▶ [YOUR INSTRUCTIONS]: Here the answer should be the line with "List each element's" and all the lines after it through the end of the listing, each repeated exactly, and no other text.

▶ [GIVEN RECORDS]:
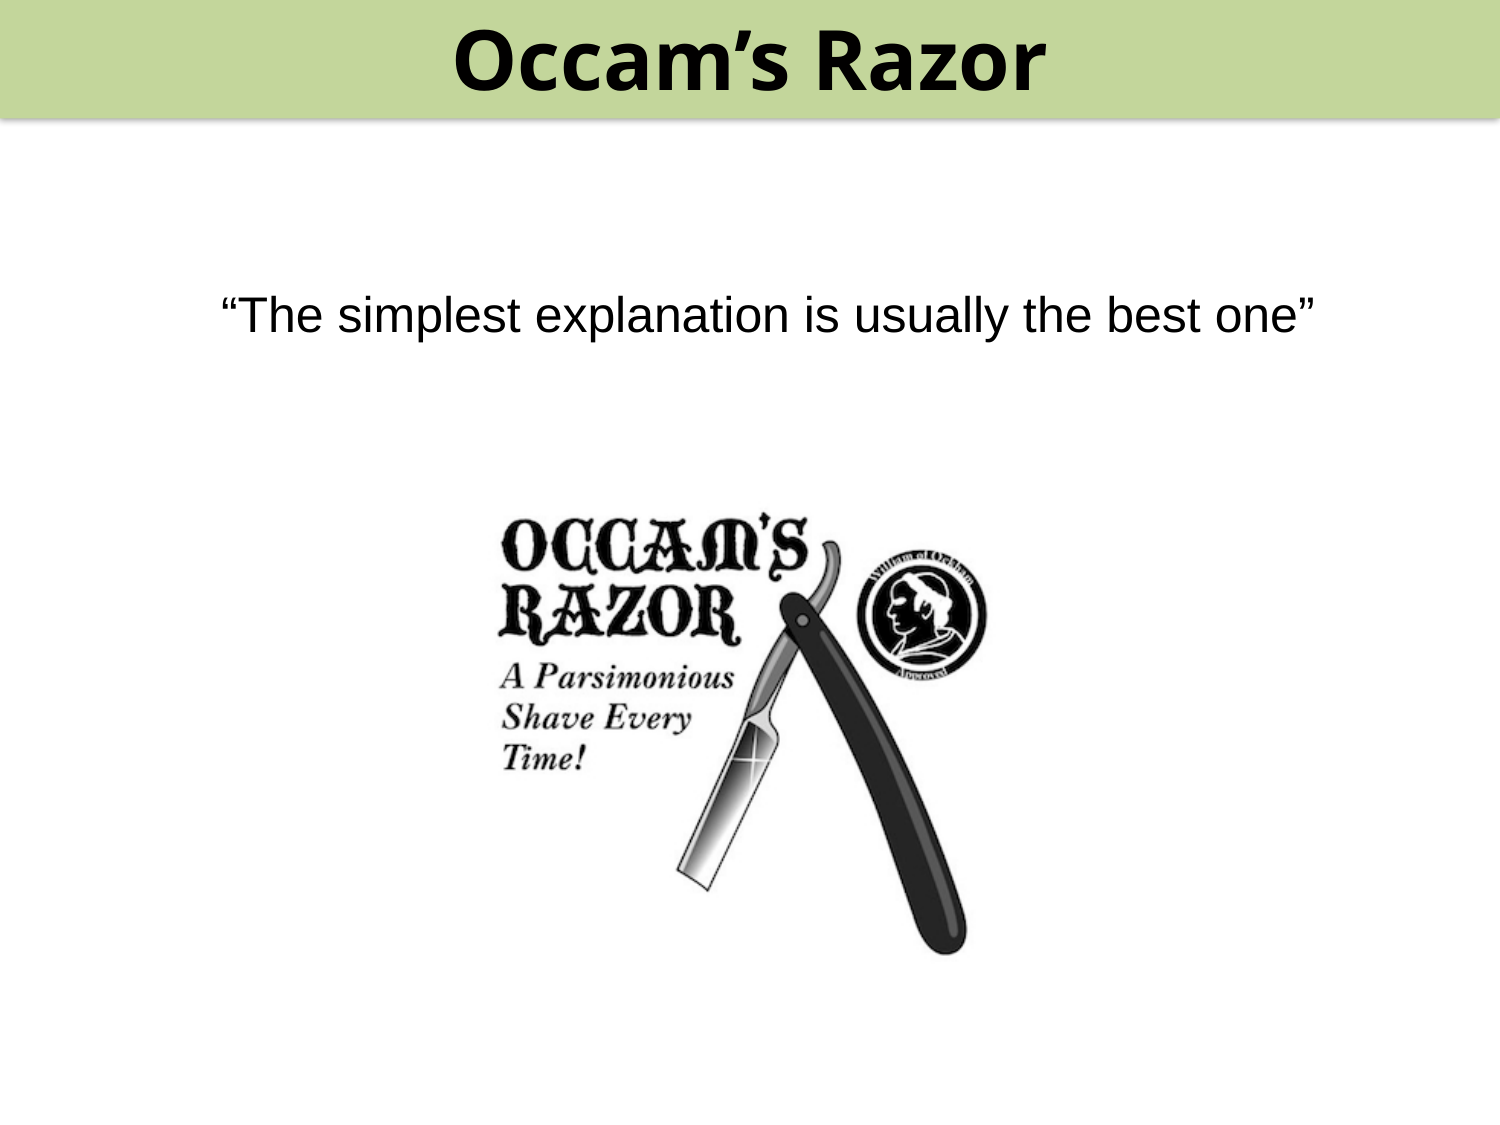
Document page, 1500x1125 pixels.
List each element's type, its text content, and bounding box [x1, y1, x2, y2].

text_box Occam’s Razor [0, 0, 1500, 122]
picture [487, 499, 1021, 965]
text_box “The simplest explanation is usually the best one” [206, 274, 1331, 350]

▶ [EXERCISE SOLUTION]:
List each element's type, its text content, and bounding box [x1, y1, x2, y2].

text_box Occam’s Razor [0, 0, 1500, 122]
picture [487, 499, 1021, 965]
text_box “The simplest explanation is usually the best one” [206, 274, 1331, 350]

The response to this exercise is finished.